Exercise description: Reproduce the records below exactly, leaving their images out.

[Dataset records]
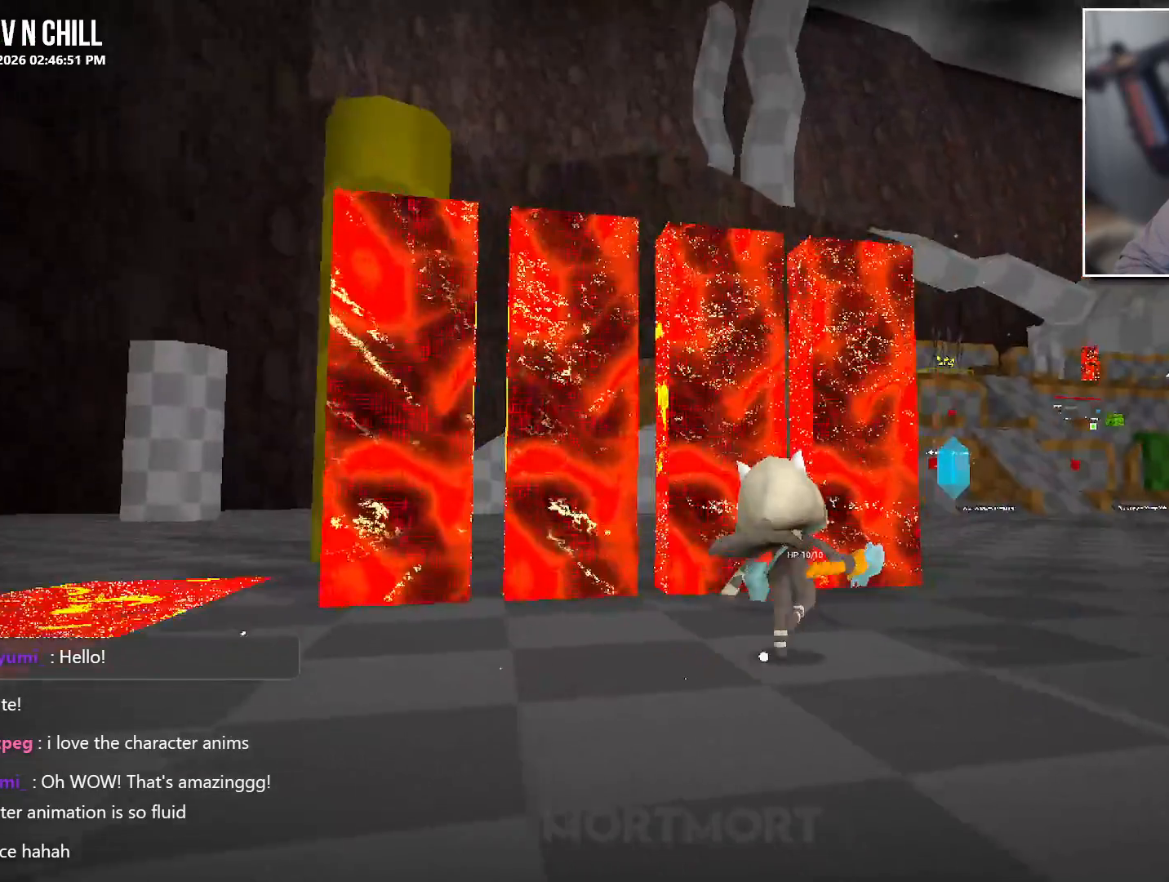
{"buttons": ["X"], "left_stick": "center", "right_stick": "center", "events": [[17, "right_stick", "center"], [117, "left_stick", "center"], [200, "left_stick", "down"], [350, "X", "down"], [383, "left_stick", "center"]]}
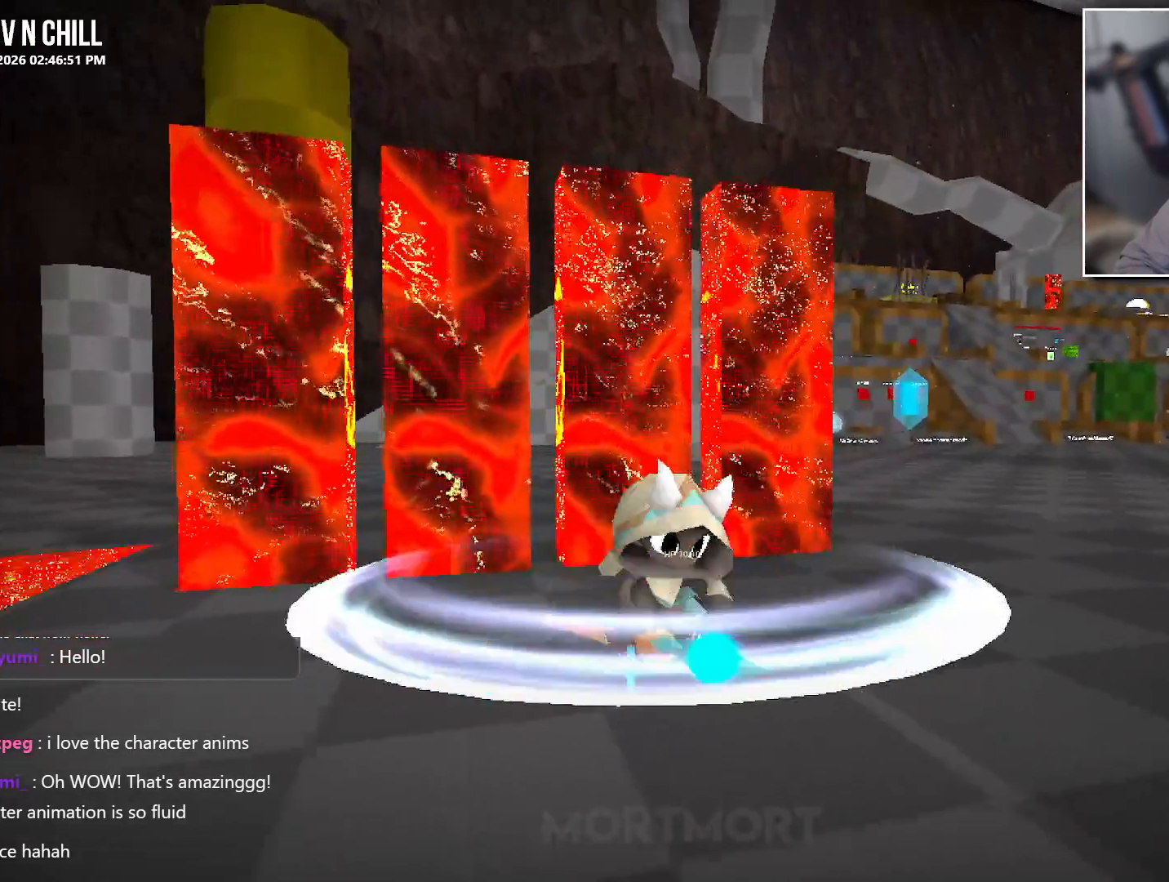
{"buttons": ["Y", "L2"], "left_stick": "center", "right_stick": "center", "events": [[17, "A", "down"], [67, "A", "up"], [67, "X", "up"], [317, "L2", "down"], [383, "Y", "down"]]}
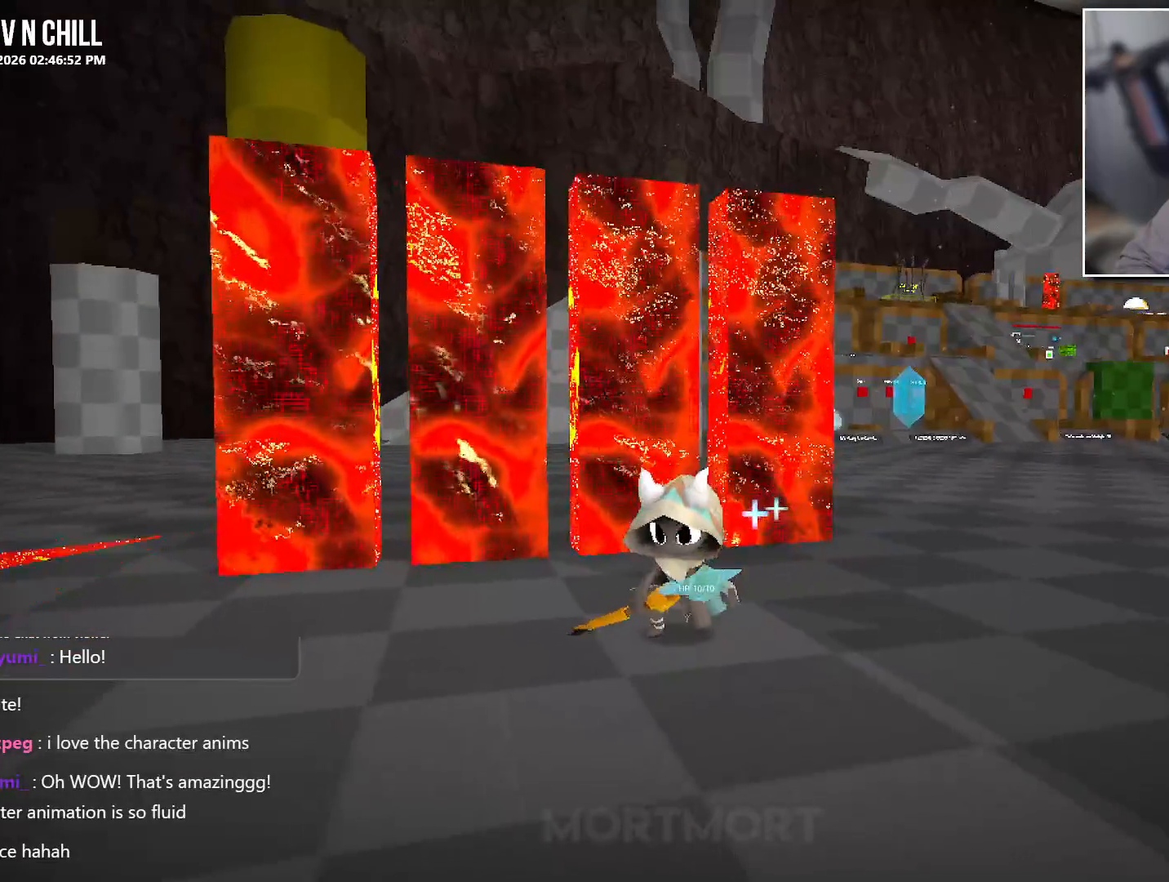
{"buttons": [], "left_stick": "center", "right_stick": "center", "events": [[17, "Y", "up"], [117, "L2", "up"], [217, "B", "down"], [400, "B", "up"]]}
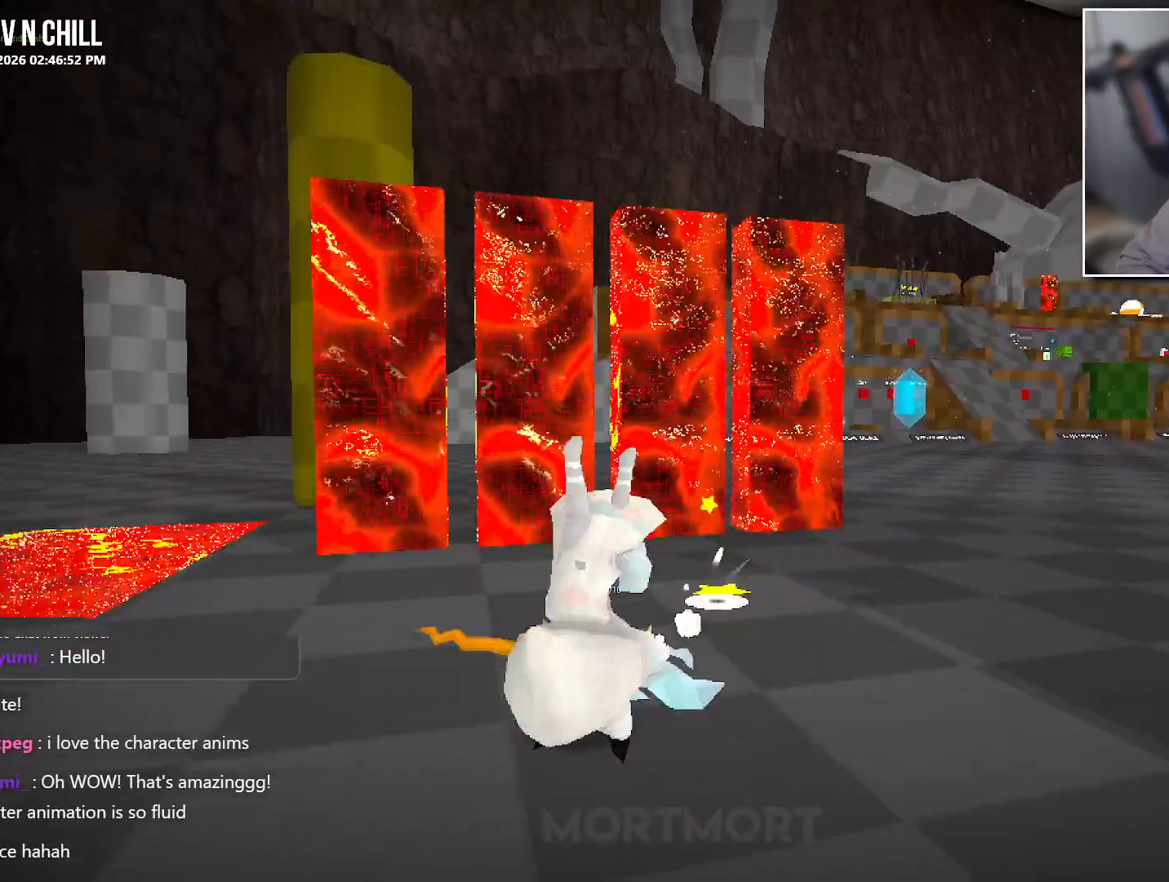
{"buttons": ["B", "L2"], "left_stick": "center", "right_stick": "center", "events": [[367, "L2", "down"], [467, "B", "down"]]}
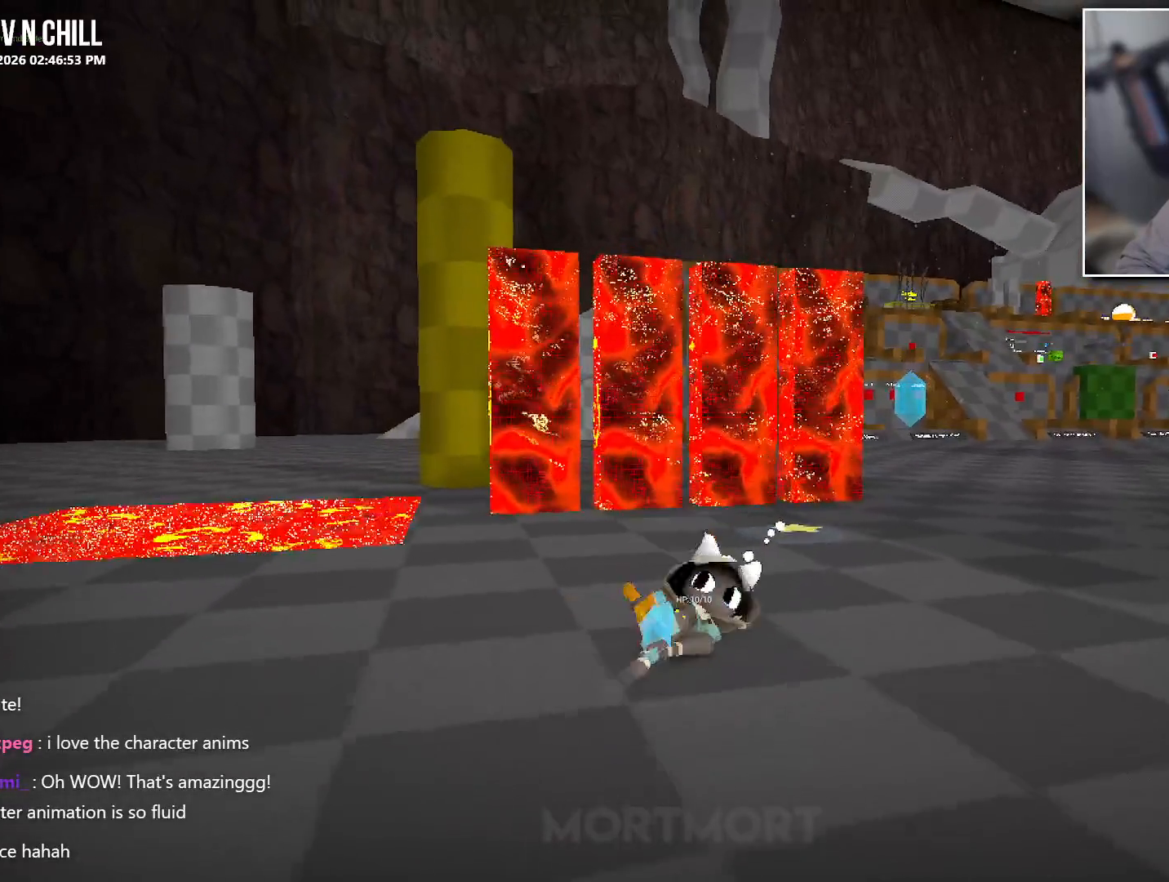
{"buttons": ["A"], "left_stick": "up", "right_stick": "center", "events": [[250, "B", "up"], [317, "left_stick", "up"], [400, "L2", "up"], [433, "A", "down"]]}
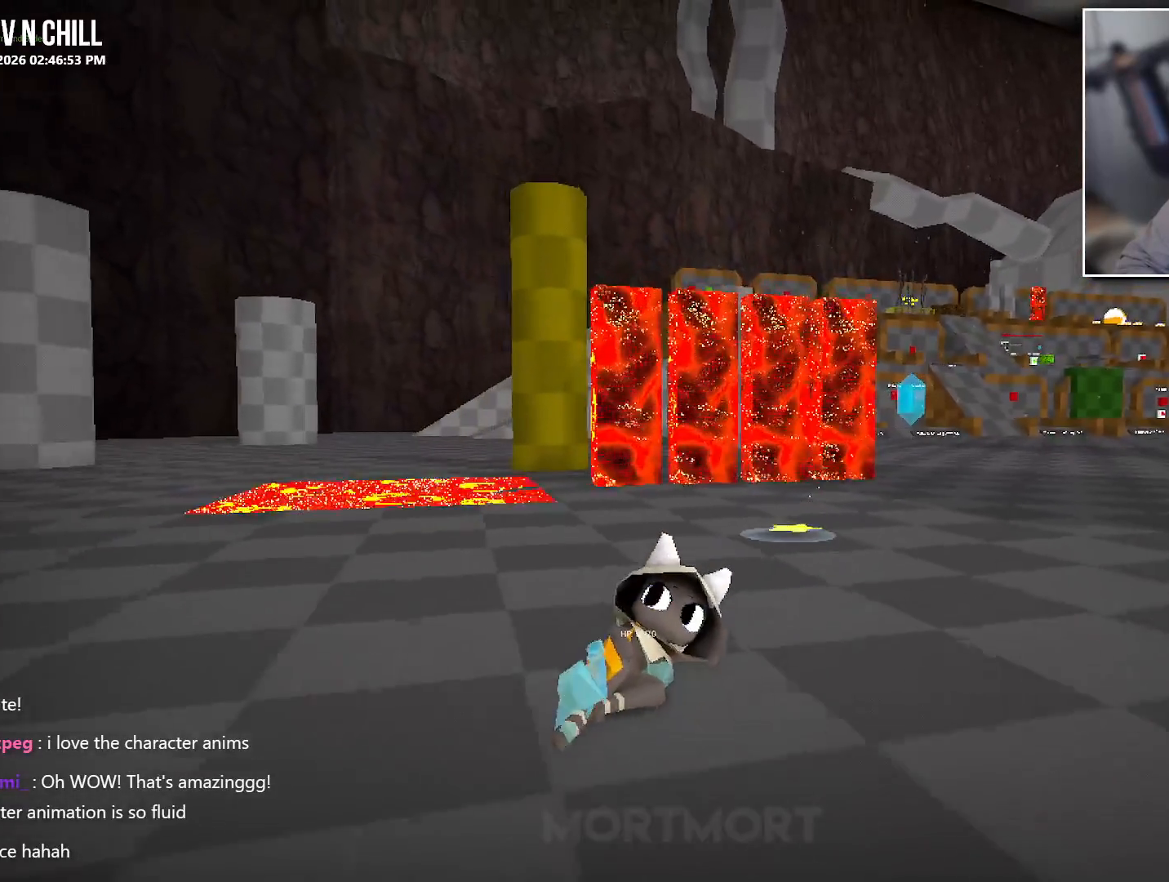
{"buttons": [], "left_stick": "up-right", "right_stick": "center", "events": [[117, "A", "up"], [217, "L2", "down"], [467, "L2", "up"], [467, "left_stick", "up-right"]]}
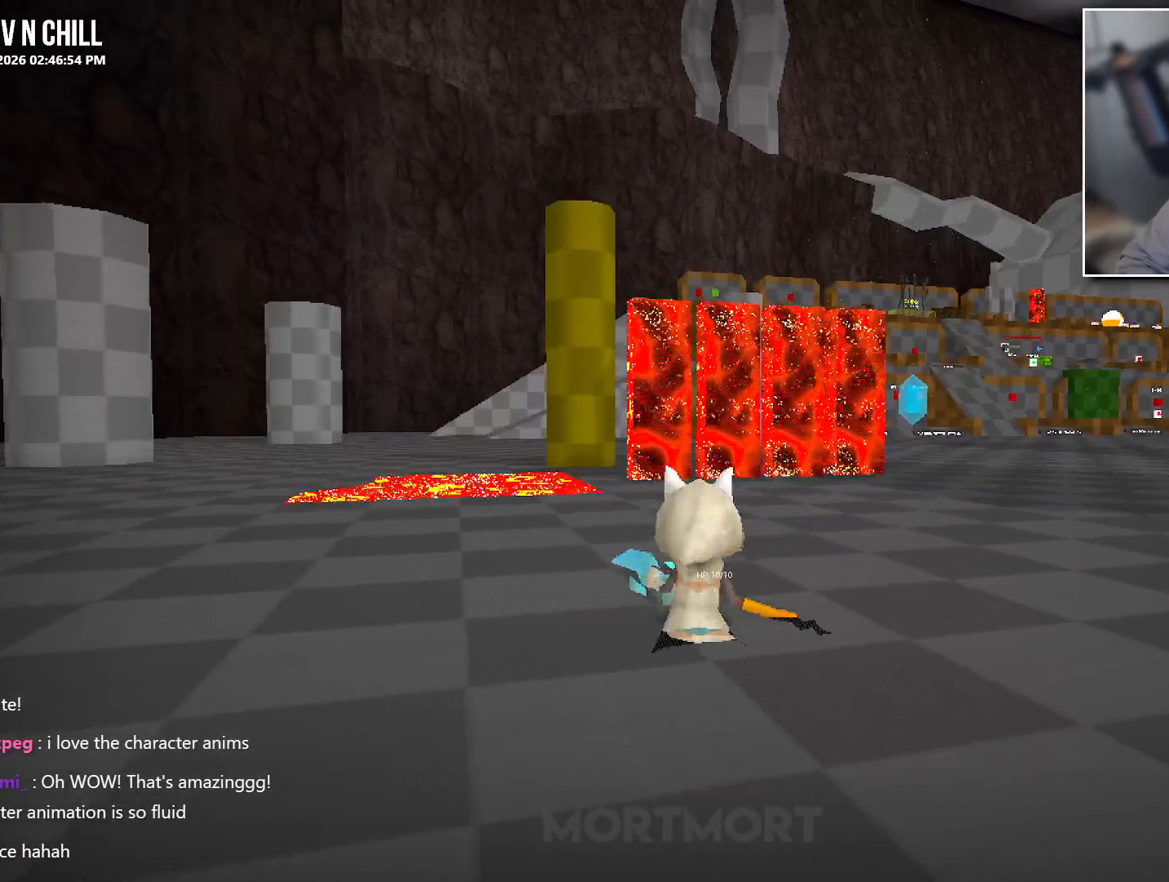
{"buttons": [], "left_stick": "up", "right_stick": "center", "events": [[33, "right_stick", "right"], [100, "left_stick", "right"], [333, "right_stick", "center"], [400, "left_stick", "up"]]}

Exercise answer:
{"buttons": ["X"], "left_stick": "center", "right_stick": "center", "events": [[17, "right_stick", "center"], [117, "left_stick", "center"], [200, "left_stick", "down"], [350, "X", "down"], [383, "left_stick", "center"]]}
{"buttons": ["Y", "L2"], "left_stick": "center", "right_stick": "center", "events": [[17, "A", "down"], [67, "A", "up"], [67, "X", "up"], [317, "L2", "down"], [383, "Y", "down"]]}
{"buttons": [], "left_stick": "center", "right_stick": "center", "events": [[17, "Y", "up"], [117, "L2", "up"], [217, "B", "down"], [400, "B", "up"]]}
{"buttons": ["B", "L2"], "left_stick": "center", "right_stick": "center", "events": [[367, "L2", "down"], [467, "B", "down"]]}
{"buttons": ["A"], "left_stick": "up", "right_stick": "center", "events": [[250, "B", "up"], [317, "left_stick", "up"], [400, "L2", "up"], [433, "A", "down"]]}
{"buttons": [], "left_stick": "up-right", "right_stick": "center", "events": [[117, "A", "up"], [217, "L2", "down"], [467, "L2", "up"], [467, "left_stick", "up-right"]]}
{"buttons": [], "left_stick": "up", "right_stick": "center", "events": [[33, "right_stick", "right"], [100, "left_stick", "right"], [333, "right_stick", "center"], [400, "left_stick", "up"]]}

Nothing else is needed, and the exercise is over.